The way you solve the problem (one variable, many equations) is to add more variables. The idiomatic way of doing that in Exalted is to add charms; competence in an area of skill is not just your ability dots but also how many charms you have bought. Some of those charms will be math-boosters, and those ones
can't be standardized between abilities, because as above different abilities need to scale differently with degree of investment.
They could have achieved the same thing without dice tricks and just standard dice-adders, with the amount of dice-adding you can buy in an ability varying between abilities. I suspect they thought this would seem really weird and inelegant. "Why is the Melee dice cap 4 but the Medicine dice cap 10?" ¯\_(ツ)_/¯
As I said, I don't
like dice tricks, I would in fact be fine playing an RPG that used a spreadsheet RNG with no dice and algebraic formulas for probabilities that were displayed to four decimal places. But I'm a weirdo and normal people seem to enjoy rerolling stuff.
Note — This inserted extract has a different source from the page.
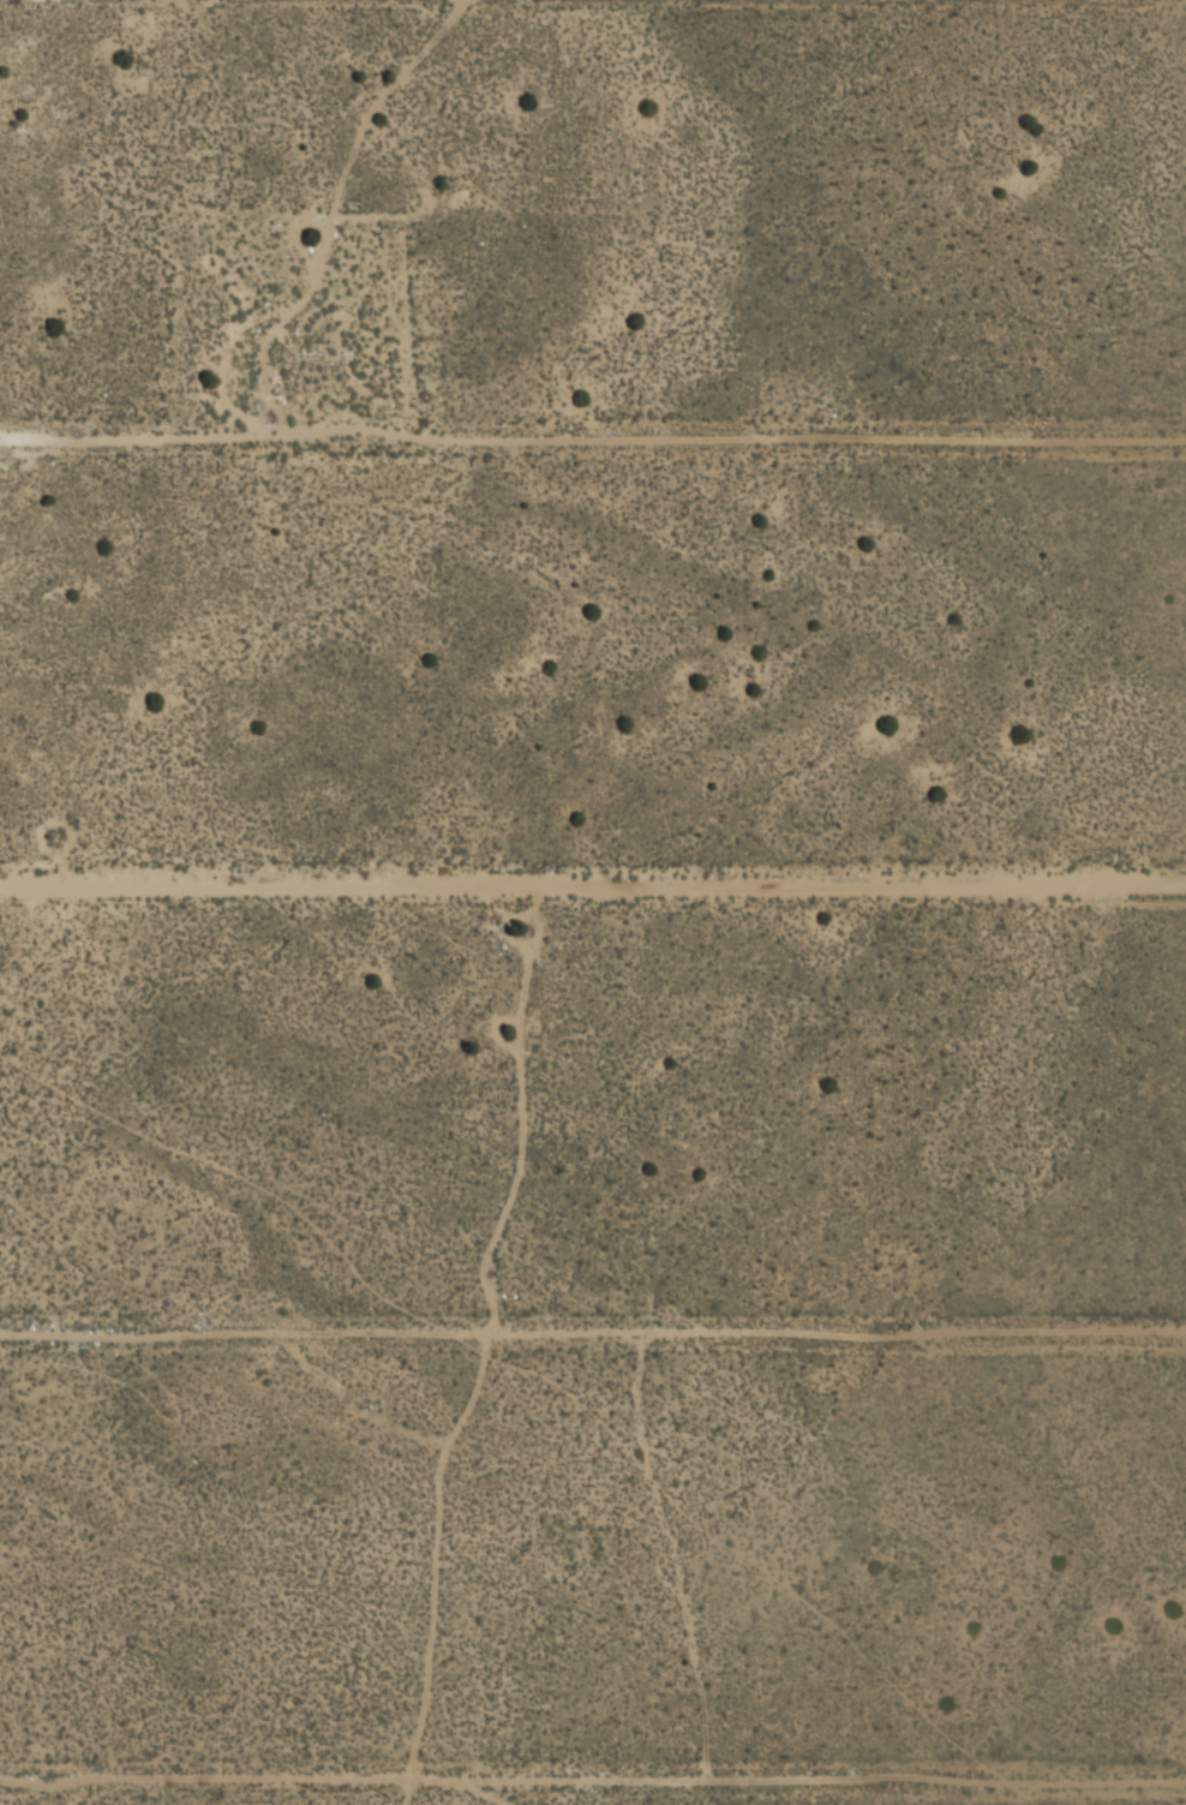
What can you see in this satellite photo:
road: (593, 435)
road: (592, 885)
road: (593, 1332)
road: (593, 1781)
If for some reason this is actually desired or needed (why are you balancing Ability A around a dicepool of X and Ability B around a dicepool of effective X+Y?), an easy way to do this would be to cut the idea of excellencies / generic dice-adders and give each ability its own custom dice-adding charm with its own cap, like how Exalted 1E gave Melee Excellent Strike, but Brawl didn't have a dice-adder.
This would serve the purpose you want, and waste vastly less time.
That's what I said, dude. Literally right there in the comment that you quoted.